### Passage shown
↓

Imagine a workplace that hums with cooperation and collaboration. Workers are fully engaged in what they’re doing, knocking projects out of the park and happily going the extra mile for colleagues.

Now imagine it’s performance review time. Is the hum still happening? Does it come to a screeching halt? If so, do the end results justify the time, effort and disruption of that hard-won flow? And is the process as agile, innovative and productive as the organization wants to be?

According to a recent survey by Corporate Executive Board, a whopping 95 per cent of managers say they’re dissatisfied with their performance management (PM) systems and 90 per cent of HR executives don’t believe their existing systems yield accurate information.

Those “existing systems” are likely to follow similar tracks: employees – working with their supervisors – establish yearly goals, then managers appraise and rank employees’ performance in relation to those goals at the end of the year on a numerical scale, tied to salary, bonus and promotion opportunities. There may or may not be a set number of check-in periods during the year to ensure employees are on track to meet their goals.

“Most PM systems are imperfect, but they’re also such an integral part of an organization’s culture that resistance to change, combined with the lack of a new recognized standard for performance management, has tended to keep organizations using the old tools,” said Jose Tolovi Neto, managing partner with Great Place to Work Institute, Canada.

↑

### Material supplied
↓

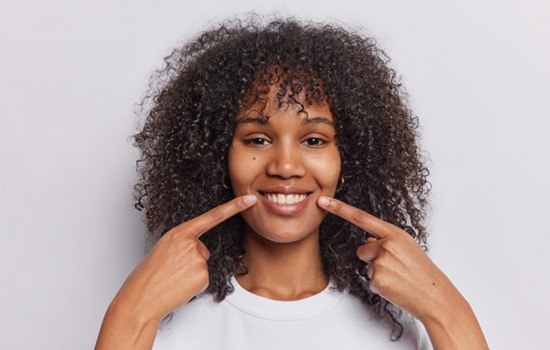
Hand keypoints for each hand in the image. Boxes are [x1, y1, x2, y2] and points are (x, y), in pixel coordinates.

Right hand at [110, 194, 256, 322]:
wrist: (142, 297)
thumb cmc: (150, 275)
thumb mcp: (164, 249)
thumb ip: (183, 244)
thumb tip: (198, 251)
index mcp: (179, 232)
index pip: (213, 216)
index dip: (234, 207)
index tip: (250, 199)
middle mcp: (190, 243)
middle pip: (203, 250)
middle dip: (191, 261)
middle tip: (171, 270)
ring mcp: (198, 259)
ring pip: (204, 265)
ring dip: (192, 273)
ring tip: (173, 278)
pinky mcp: (203, 276)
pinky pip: (205, 279)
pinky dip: (194, 285)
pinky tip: (180, 286)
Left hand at [317, 195, 454, 321]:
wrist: (435, 295)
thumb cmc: (422, 272)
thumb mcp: (407, 247)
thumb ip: (386, 240)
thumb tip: (368, 241)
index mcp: (394, 233)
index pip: (361, 217)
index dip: (340, 208)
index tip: (324, 201)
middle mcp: (386, 245)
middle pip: (362, 249)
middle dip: (373, 258)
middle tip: (396, 267)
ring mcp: (381, 262)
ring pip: (367, 266)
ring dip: (378, 273)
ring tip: (398, 277)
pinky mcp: (378, 279)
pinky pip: (370, 281)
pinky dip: (381, 286)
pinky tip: (396, 286)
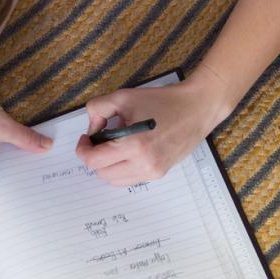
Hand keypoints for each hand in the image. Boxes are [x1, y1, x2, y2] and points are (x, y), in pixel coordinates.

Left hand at [75, 73, 231, 185]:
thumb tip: (92, 130)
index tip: (87, 138)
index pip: (94, 161)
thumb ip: (97, 109)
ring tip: (114, 145)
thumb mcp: (123, 97)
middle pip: (102, 173)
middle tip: (99, 140)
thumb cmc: (161, 101)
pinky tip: (127, 151)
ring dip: (107, 165)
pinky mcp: (160, 173)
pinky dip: (121, 169)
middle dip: (94, 157)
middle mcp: (144, 164)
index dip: (83, 149)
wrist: (196, 109)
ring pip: (114, 180)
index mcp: (134, 145)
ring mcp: (153, 172)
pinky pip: (130, 179)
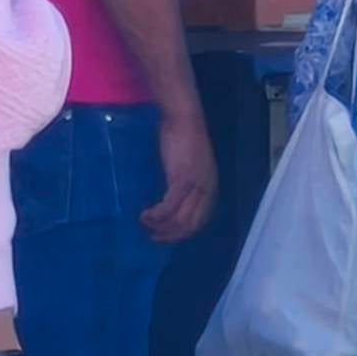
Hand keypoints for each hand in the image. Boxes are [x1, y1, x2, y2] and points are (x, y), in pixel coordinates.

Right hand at [143, 107, 217, 244]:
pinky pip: (169, 207)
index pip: (200, 220)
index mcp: (211, 187)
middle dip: (171, 236)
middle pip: (191, 226)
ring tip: (145, 224)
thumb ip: (185, 180)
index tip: (167, 234)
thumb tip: (172, 196)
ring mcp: (195, 187)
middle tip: (154, 237)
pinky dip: (156, 216)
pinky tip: (146, 216)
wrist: (184, 118)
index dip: (183, 232)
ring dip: (160, 227)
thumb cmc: (184, 136)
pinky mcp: (182, 180)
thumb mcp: (189, 164)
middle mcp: (207, 190)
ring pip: (180, 220)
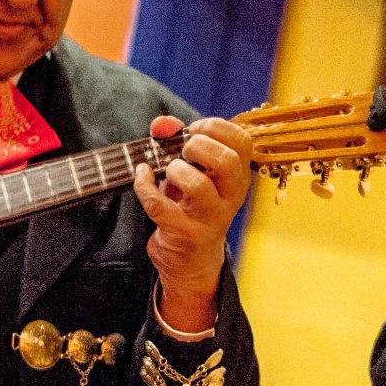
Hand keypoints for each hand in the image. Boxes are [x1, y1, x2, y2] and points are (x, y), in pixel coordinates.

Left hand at [132, 115, 252, 330]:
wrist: (192, 261)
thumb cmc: (194, 207)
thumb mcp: (195, 174)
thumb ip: (178, 141)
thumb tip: (162, 124)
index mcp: (238, 178)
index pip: (243, 143)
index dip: (218, 128)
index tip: (196, 128)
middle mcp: (230, 198)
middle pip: (227, 162)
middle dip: (199, 146)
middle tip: (185, 150)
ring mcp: (209, 219)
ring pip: (198, 186)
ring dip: (176, 169)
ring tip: (170, 170)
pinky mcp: (184, 234)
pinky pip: (160, 205)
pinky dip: (144, 185)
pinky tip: (142, 175)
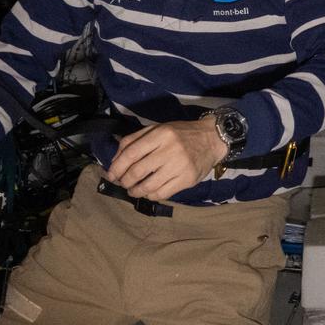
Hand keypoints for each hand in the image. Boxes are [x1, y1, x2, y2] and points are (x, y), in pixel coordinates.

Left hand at [107, 118, 227, 201]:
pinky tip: (148, 192)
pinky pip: (162, 193)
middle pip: (137, 171)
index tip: (111, 175)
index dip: (117, 167)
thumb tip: (115, 160)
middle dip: (124, 181)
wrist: (212, 139)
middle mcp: (170, 149)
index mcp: (161, 134)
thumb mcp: (158, 128)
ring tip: (133, 190)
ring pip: (148, 186)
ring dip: (135, 191)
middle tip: (122, 183)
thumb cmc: (181, 134)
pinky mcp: (188, 179)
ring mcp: (180, 166)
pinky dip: (150, 196)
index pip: (131, 153)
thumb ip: (134, 140)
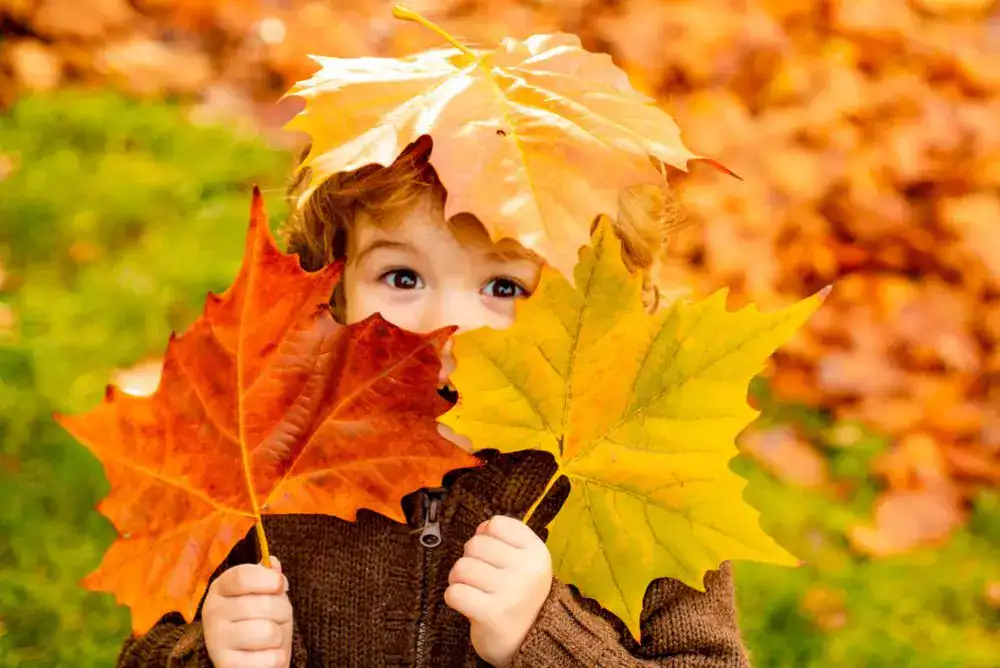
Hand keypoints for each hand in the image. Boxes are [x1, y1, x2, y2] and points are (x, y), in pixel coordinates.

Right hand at [203, 557, 293, 667]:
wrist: (248, 659)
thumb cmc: (259, 619)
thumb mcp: (265, 594)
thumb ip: (269, 577)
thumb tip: (273, 563)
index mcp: (221, 587)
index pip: (243, 576)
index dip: (268, 579)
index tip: (281, 586)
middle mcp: (212, 611)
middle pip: (264, 603)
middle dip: (283, 612)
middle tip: (276, 619)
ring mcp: (216, 639)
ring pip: (267, 631)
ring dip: (279, 636)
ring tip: (269, 639)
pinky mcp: (226, 664)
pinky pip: (269, 657)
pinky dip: (276, 657)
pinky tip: (266, 656)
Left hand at [445, 516, 552, 667]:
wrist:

↑

### Problem 1
Using the performance management text, decide whether each statement agrees with it, answering yes or no and quoting the words that settle it: (a) Most managers are unhappy with their performance management systems. (b) Most HR executives trust the information their current systems produce. (c) Jose Tolovi Neto works with Great Place to Work Institute, Canada.
### Problem 2
Transcribe everything in the performance management text from "Imagine a workplace" down to "wants to be?".
### Problem 3
Write the next part of the performance management text, picking up right after its last sentence.
The records play no part in this work.

### Expected answer 1
(a) Yes: "a whopping 95 per cent of managers say they’re dissatisfied with their performance management (PM) systems"
(b) No: "90 per cent of HR executives don’t believe their existing systems yield accurate information"
(c) Yes: "Jose Tolovi Neto, managing partner with Great Place to Work Institute, Canada"

### Expected answer 2
Imagine a workplace that hums with cooperation and collaboration. Workers are fully engaged in what they’re doing, knocking projects out of the park and happily going the extra mile for colleagues.

Now imagine it’s performance review time. Is the hum still happening? Does it come to a screeching halt? If so, do the end results justify the time, effort and disruption of that hard-won flow? And is the process as agile, innovative and productive as the organization wants to be?

### Expected answer 3
But new ideas and new tools are in the works, now. And a growing number of high-profile companies have tried their hands at shaking up their PM system. GE, for example, abolished its bell-curve ranking system, which involved assigning employees a score relative to their colleagues. Accenture CEO Pierre Nanterme says his company will replace the yearly reviews and rankings with what he calls timely, personalized employee feedback. Microsoft completely retired ratings and annual reviews and says it’s now emphasizing continual learning and growth. Deloitte has made some of the biggest changes of the pack, doing away with cascading objectives, annual reviews and 360-degree feedback tools, and replacing them with new ways of collecting reliable performance data, constant learning and feedback and one-size-fits-one initiatives.

If there’s change in the air – and the number of organizations redefining PM systems suggests there is – that’s really just par for the evolutionary course. A quick review of the history of PM shows distinct shifts in philosophy over time. The personality appraisals popular in the 1950s, for example, eventually gave way to the introduction of psychometrics and ratings scales in the 1970s, followed by an increased focus on engagement and motivation in more recent decades. If we’re in the midst of change, then, it’s perfectly natural.

A touch-up, or a renovation?

There’s more than one school of thought about if and how to shake up a PM system for better results. But much like an underperforming employee, a system that’s not living up to expectations may not necessarily need out-and-out replacing; adjustments to specific trouble zones could potentially solve the problem in a less disruptive way.

After all, the bones of a traditional performance management system make sense.

“The system drives you to establish goals for the next period of time,” said Tony Papa, SVP of global HR at Federal-Mogul Motorparts. “It drives you to meet, and then if you set up a review process, it drives you to meet again – to track the performance against the actions and against the objectives.”

At that point, says Papa, managers and employees have a chance to adjust course, if necessary.

The evolution of work

One frequent complaint about PM systems is that they no longer reflect the way business works. The 12-month cycle of the typical PM program, for example, lines up with very little in most work environments. A December review to talk about a project that wrapped in August, for example, or a major bump in the road in May or a big win in March isn’t practical or all that useful.

Younger employees, in particular, tend to want more consistent direction and feedback. As a result, many organizations are encouraging managers and employees to connect more often between official review periods.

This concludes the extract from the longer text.